I went to Vice UK’s editor, Andy Capper, and explained the situation to him. I always go to him first with my ideas because he speaks some weird dialect I cannot understand and he also has a hard time understanding me; this lack of translation causes us to agree to things we don’t fully comprehend or would never consider otherwise just so we can get off the phone with each other. He requested I send an email of my pitch so he could show the others because “Aye cannah undahstained whut yay sane.” I don’t know what the fuck that means but I did hear “pitch” and “email.”
So I sent an email with a photo of a smiling Marisa that read, “This cute 21-year-old girl is a semipro skateboarder who has never been kissed or been on a date. I want to clean her up with a Vice makeover and get her laid. Are you in? Do you remember your first kiss? Well, let’s do this in the name of romance and goodwill! See that pretty smile of hers? Let’s put a dick in it!”
They agreed to it and two weeks later I was on a plane to LA to meet Marisa and have her get made over in Silver Lake.
When I met Marisa at the Beverly Laurel Motor Hotel she was not psyched. The reality of it all was setting in and she did not care for the idea of a makeover or for me.
“I don’t want to do this,” she said.
“It’s gonna be great,” I told her.
She tried to argue against getting dolled up, about wearing anything but her own, regular skate clothes, against makeup, against photos, and basically against everything I’d set up.
“Do you want me to buy you some beer and cigarettes?” I asked her. She said yes.
I thought it might calm her down.
It didn’t.
Marisa was super-bummed by each and every choice of attire, hairstyle, and bit of makeup.
The stylist and makeup gal were looking at me for answers with pained hearts. I dismissed everything. “She’s fine,” I said. “She’ll be fine. Proceed.”
And in the end she was fine. F-I-N-E, fine. Marisa cleaned up really good and by the last outfit she was looking like a young and sexy Gina Gershon. Had I not been married I would have L’d her.
Despite it all, I wanted more than anything to help Marisa experience some romance. A kiss, perhaps, if not some actual wang (my porn-star friend Joanna Angel offered to lend me her porn-star boyfriend, James Deen, to get the job done). Sadly, I swim in a seedy circle. Like I mentioned, my two worlds are sex and skateboarding. Most people in either of those worlds are less than desirable or classy. They are not the type of wolves you’d want a sweet little sheep like Marisa to date or kiss.
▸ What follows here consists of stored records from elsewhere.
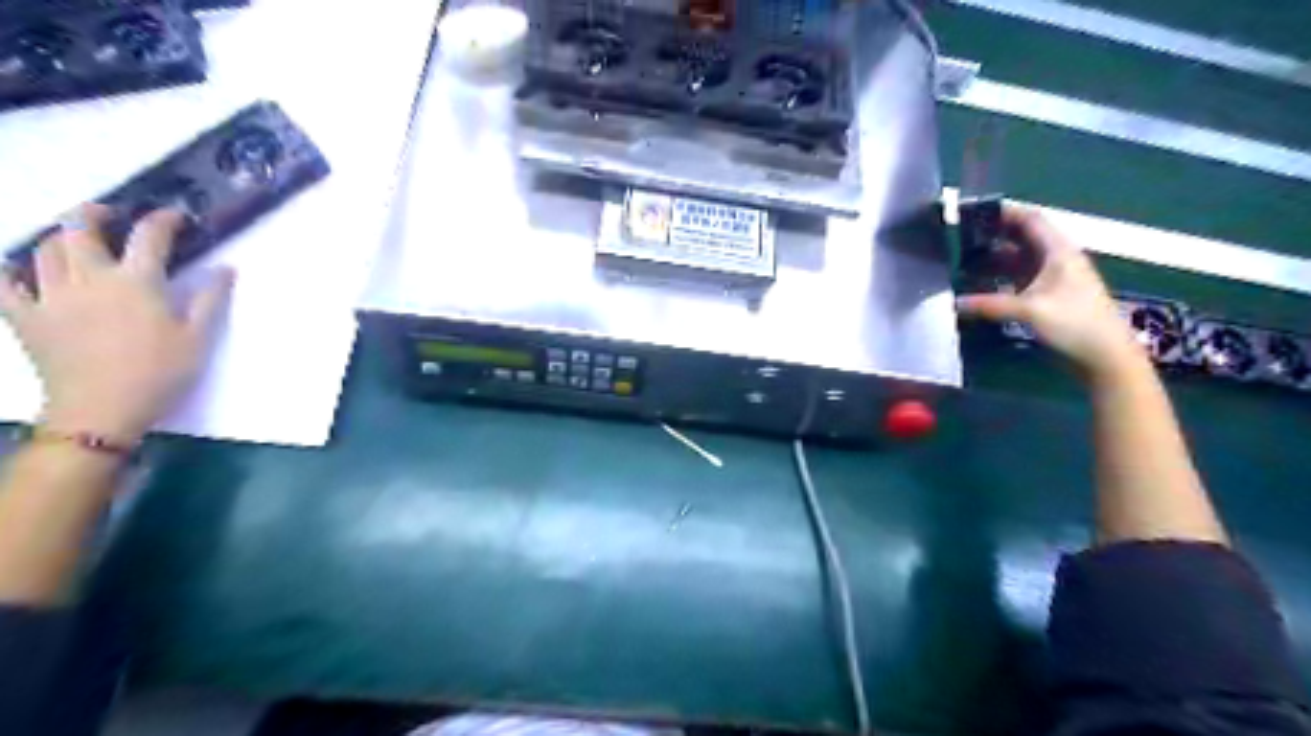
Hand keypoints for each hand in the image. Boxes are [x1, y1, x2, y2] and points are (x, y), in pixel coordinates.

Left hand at [0, 206, 233, 443]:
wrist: (101, 409)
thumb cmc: (160, 373)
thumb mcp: (199, 338)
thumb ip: (211, 299)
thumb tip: (226, 269)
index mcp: (137, 283)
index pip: (149, 237)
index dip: (163, 220)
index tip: (174, 216)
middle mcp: (90, 279)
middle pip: (79, 230)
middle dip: (92, 214)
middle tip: (107, 212)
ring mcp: (50, 296)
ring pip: (44, 250)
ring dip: (60, 238)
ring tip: (73, 239)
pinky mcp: (25, 316)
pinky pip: (5, 284)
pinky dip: (9, 270)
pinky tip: (18, 268)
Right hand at [960, 207, 1144, 378]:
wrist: (1105, 357)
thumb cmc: (1074, 324)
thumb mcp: (1029, 311)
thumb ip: (989, 305)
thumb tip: (953, 304)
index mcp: (1058, 252)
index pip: (1030, 219)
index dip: (1004, 212)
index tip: (975, 211)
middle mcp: (1056, 259)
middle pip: (1022, 238)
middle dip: (993, 235)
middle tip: (961, 237)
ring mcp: (1053, 279)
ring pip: (1018, 259)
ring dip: (993, 259)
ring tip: (963, 261)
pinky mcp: (1049, 297)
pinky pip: (1018, 278)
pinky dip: (999, 278)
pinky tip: (979, 285)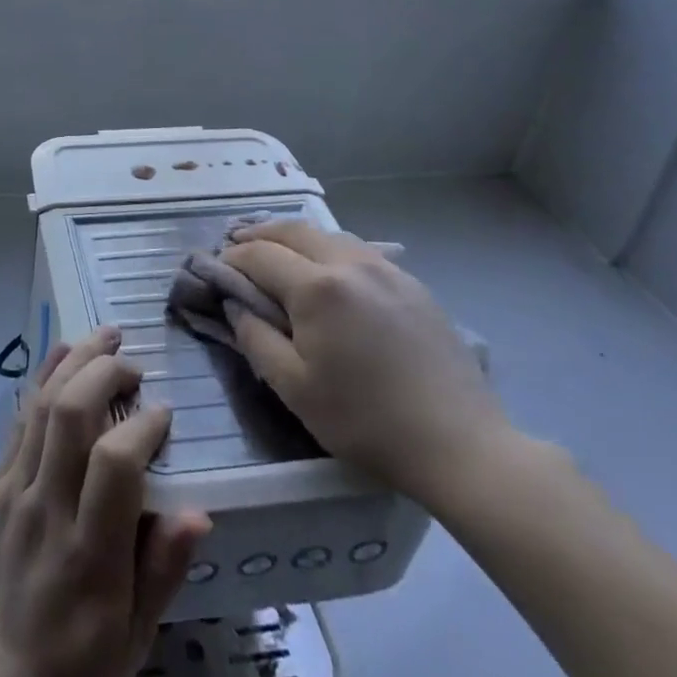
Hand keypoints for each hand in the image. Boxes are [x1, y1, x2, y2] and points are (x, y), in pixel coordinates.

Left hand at [0, 328, 210, 676]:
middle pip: (71, 415)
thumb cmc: (79, 661)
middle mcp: (46, 509)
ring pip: (42, 406)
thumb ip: (165, 569)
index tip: (164, 413)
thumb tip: (200, 511)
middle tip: (134, 363)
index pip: (115, 463)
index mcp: (89, 552)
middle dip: (105, 373)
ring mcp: (13, 491)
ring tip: (105, 335)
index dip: (143, 425)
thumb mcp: (137, 636)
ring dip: (75, 362)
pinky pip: (19, 420)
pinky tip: (63, 353)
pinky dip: (43, 378)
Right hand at [221, 221, 507, 507]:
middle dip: (259, 234)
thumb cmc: (367, 422)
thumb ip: (255, 338)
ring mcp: (386, 269)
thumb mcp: (295, 389)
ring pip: (328, 235)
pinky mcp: (413, 284)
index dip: (232, 259)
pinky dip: (329, 249)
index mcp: (316, 288)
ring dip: (295, 237)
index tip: (215, 269)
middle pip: (293, 230)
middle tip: (236, 244)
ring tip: (277, 250)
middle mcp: (349, 263)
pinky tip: (328, 270)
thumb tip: (236, 305)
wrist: (461, 446)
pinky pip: (359, 251)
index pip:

And so it is with great sadness that I must tell you that my mission was a complete failure (aside from giving Marisa a makeover that made her look stunning). I opted against subjecting her to an uncomfortable date, under the scrutiny of my camera and me. Instead she went on a nice, pleasant lunch date with a married man at his favorite Italian restaurant, Caffe Carrera on La Cienega (across from the LFP/old Big Brother building).
She had the spaghetti.
I had the penne.
I held her hand as I walked her back to my rental car.